| Your task |
Edit the records below, starting at the line that contains "an isolated virtualenv" and stopping after the line that contains "rendimentos dos casais": write those lines out again with "natalidade" changed to "fecundidade" and everything else left as it is. Don't include the pictures in your answer.

*** Material to process ***

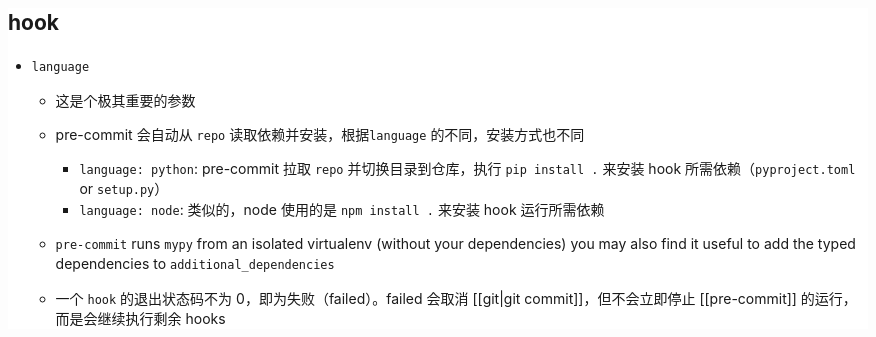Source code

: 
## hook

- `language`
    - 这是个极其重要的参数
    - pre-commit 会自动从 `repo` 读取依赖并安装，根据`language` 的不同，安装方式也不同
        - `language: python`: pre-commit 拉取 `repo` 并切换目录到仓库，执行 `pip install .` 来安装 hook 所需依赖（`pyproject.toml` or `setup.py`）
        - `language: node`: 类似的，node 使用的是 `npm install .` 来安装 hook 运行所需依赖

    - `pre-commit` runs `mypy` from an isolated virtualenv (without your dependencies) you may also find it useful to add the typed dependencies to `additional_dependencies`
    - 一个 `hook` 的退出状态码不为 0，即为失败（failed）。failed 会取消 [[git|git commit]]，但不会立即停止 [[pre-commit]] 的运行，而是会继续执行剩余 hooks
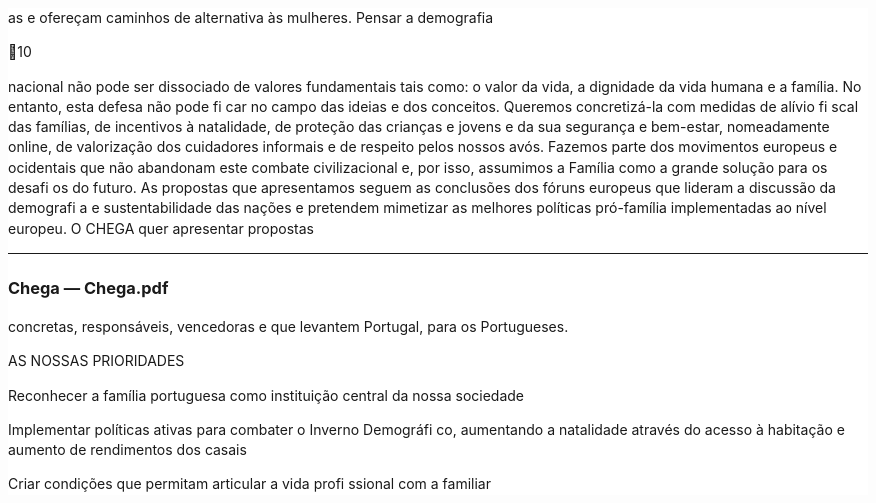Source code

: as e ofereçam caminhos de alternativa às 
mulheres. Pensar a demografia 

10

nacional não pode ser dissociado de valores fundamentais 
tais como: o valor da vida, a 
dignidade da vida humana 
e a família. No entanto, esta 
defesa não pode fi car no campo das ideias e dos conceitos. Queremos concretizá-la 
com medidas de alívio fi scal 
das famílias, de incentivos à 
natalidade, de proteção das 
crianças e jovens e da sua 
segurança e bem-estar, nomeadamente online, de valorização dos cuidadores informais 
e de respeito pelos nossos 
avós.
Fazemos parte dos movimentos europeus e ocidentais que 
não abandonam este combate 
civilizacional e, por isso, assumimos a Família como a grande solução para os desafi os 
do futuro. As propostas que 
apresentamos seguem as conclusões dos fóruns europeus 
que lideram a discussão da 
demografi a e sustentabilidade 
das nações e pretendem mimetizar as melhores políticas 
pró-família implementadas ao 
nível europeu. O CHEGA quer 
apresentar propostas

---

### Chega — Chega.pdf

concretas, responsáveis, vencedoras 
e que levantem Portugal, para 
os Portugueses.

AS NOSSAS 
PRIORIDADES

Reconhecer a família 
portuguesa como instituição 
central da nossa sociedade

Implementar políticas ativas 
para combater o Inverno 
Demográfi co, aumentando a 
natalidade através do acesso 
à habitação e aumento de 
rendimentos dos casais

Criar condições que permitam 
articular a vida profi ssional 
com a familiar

*** End of Material to process ***
*** Material to process ***

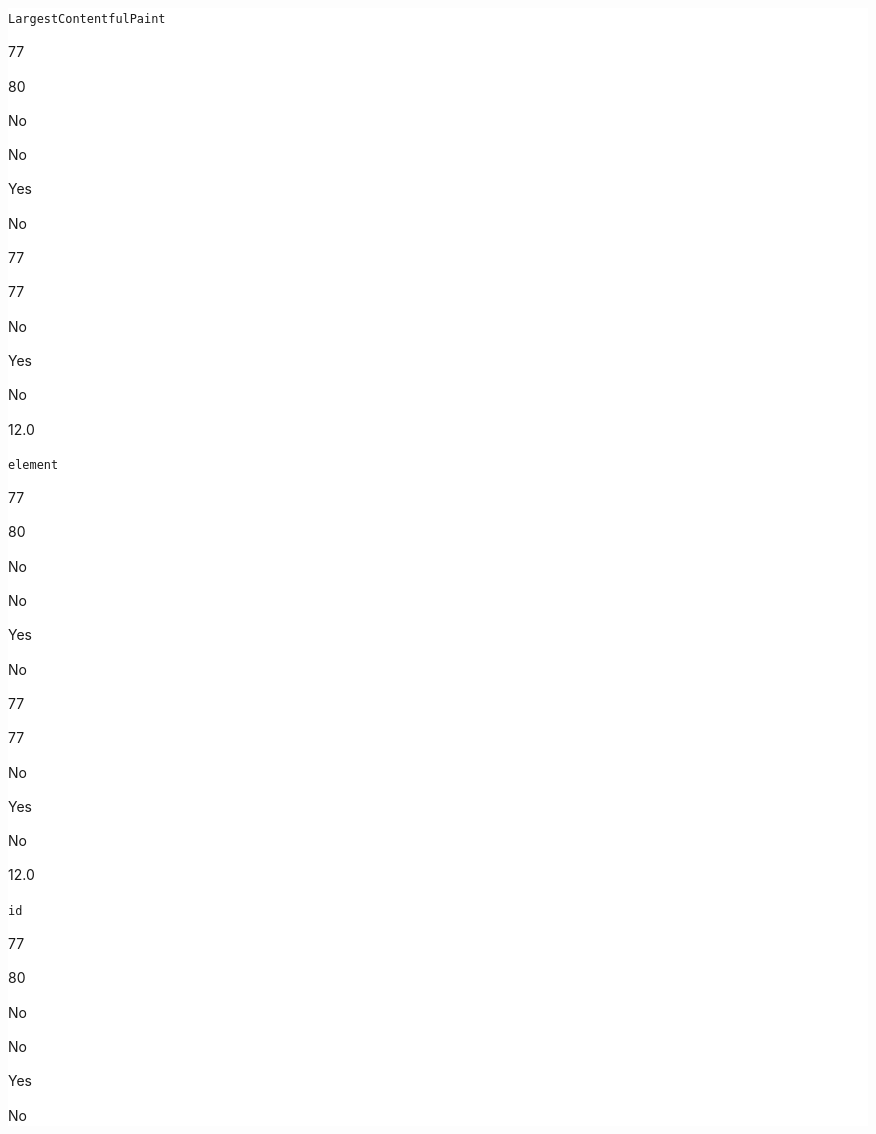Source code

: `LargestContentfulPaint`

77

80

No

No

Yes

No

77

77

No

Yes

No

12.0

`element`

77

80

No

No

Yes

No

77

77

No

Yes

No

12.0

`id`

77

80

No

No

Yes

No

*** End of Material to process ***

| Problem solution |
    - `pre-commit` runs `mypy` from an isolated virtualenv (without your dependencies) you may also find it useful to add the typed dependencies to `additional_dependencies`
    - 一个 `hook` 的退出状态码不为 0，即为失败（failed）。failed 会取消 [[git|git commit]]，但不会立即停止 [[pre-commit]] 的运行，而是会继续执行剩余 hooks
Source code

: as e ofereçam caminhos de alternativa às 
mulheres. Pensar a demografia 

10

nacional não pode ser dissociado de valores fundamentais 
tais como: o valor da vida, a 
dignidade da vida humana 
e a família. No entanto, esta 
defesa não pode fi car no campo das ideias e dos conceitos. Queremos concretizá-la 
com medidas de alívio fi scal 
das famílias, de incentivos à 
fecundidade, de proteção das 
crianças e jovens e da sua 
segurança e bem-estar, nomeadamente online, de valorização dos cuidadores informais 
e de respeito pelos nossos 
avós.
Fazemos parte dos movimentos europeus e ocidentais que 
não abandonam este combate 
civilizacional e, por isso, assumimos a Família como a grande solução para os desafi os 
do futuro. As propostas que 
apresentamos seguem as conclusões dos fóruns europeus 
que lideram a discussão da 
demografi a e sustentabilidade 
das nações e pretendem mimetizar as melhores políticas 
pró-família implementadas ao 
nível europeu. O CHEGA quer 
apresentar propostas

---

### Chega — Chega.pdf

concretas, responsáveis, vencedoras 
e que levantem Portugal, para 
os Portugueses.

AS NOSSAS 
PRIORIDADES

Reconhecer a família 
portuguesa como instituição 
central da nossa sociedade

Implementar políticas ativas 
para combater o Inverno 
Demográfi co, aumentando a 
fecundidade através do acesso 
à habitação e aumento de 
rendimentos dos casais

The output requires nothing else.